Genesis 4 takes us from bad to worse, as Cain murders his brother and as Lamech boasts of his acts of vengeance. But there is a glimmer of hope in the final verse, as ‘At that time people began to call upon the name of the Lord’ (ESV). Is there a glimmer of hope in this debate?
I end this post with Exhibit C. This is an ongoing series of discussions between prominent evolutionary creationist Darrel Falk and prominent young-age creationist Todd Wood. Most of these conversations, facilitated by the Colossian Forum, have been taken taking place in private. But they went public a few months ago, in an event that you can listen to here (hat tip: Biblical Creation Ministries). It really is an excellent example of people of widely different perspectives coming together as brothers in Christ and seeking to understand each other.
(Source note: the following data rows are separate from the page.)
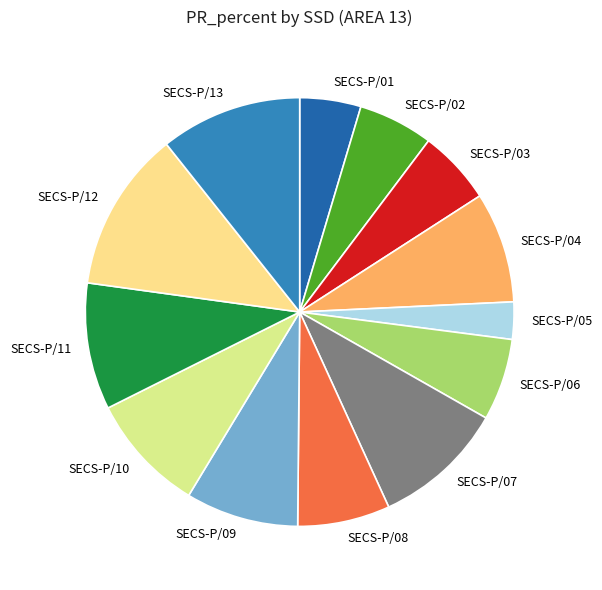

Approximately how many times larger is the value at SECS-P/08 compared to SECS-P/11?

0.7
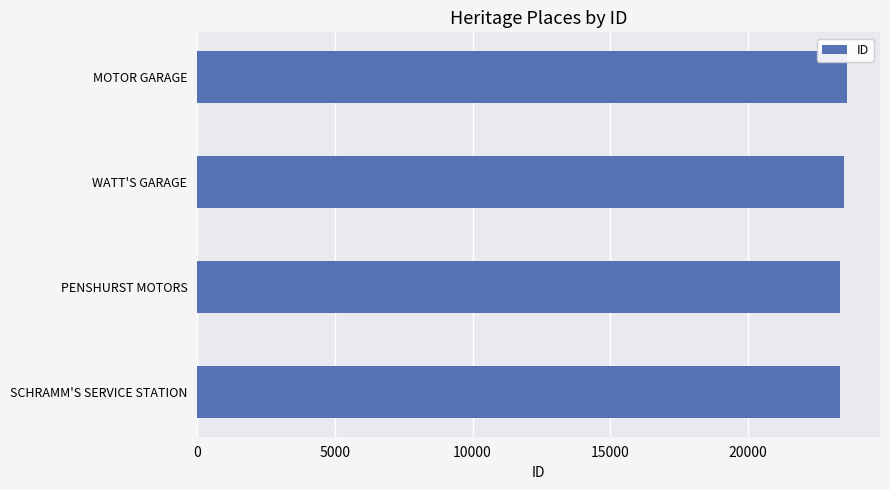

What is the sum of all values?

93756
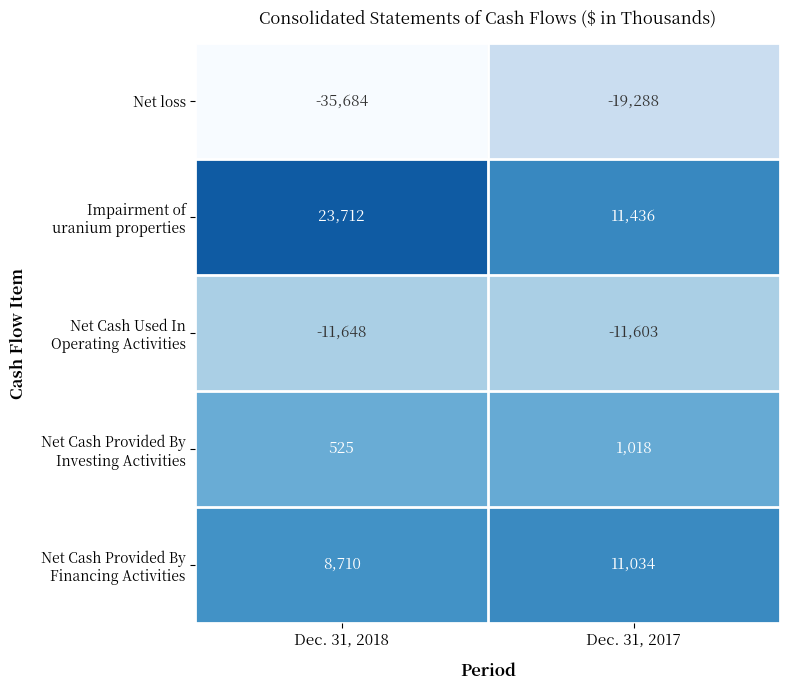

What is the total value across all series at Dec. 31, 2018?

-14385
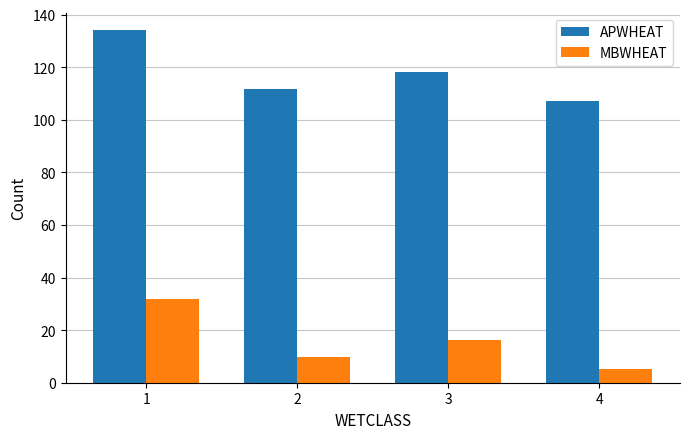

What is the sum of the MBWHEAT values at 3 and 4?

21.7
Creation or evolution: do we have to keep getting nowhere? In keeping with the book titles mentioned above, my question also anticipates a negative answer. No, we don’t have to keep getting nowhere. There is hope, and I am optimistic, that one day, before too long, it will not be so much a ‘debate’ about creation and evolution, with people taking ‘sides’, but a serious attempt by brothers and sisters in Christ to grapple together with these big questions, ‘until we all attain to the unity of the faith and of the knowledge of the Son of God, to mature manhood, to the measure of the stature of the fullness of Christ’ (Ephesians 4:13, ESV).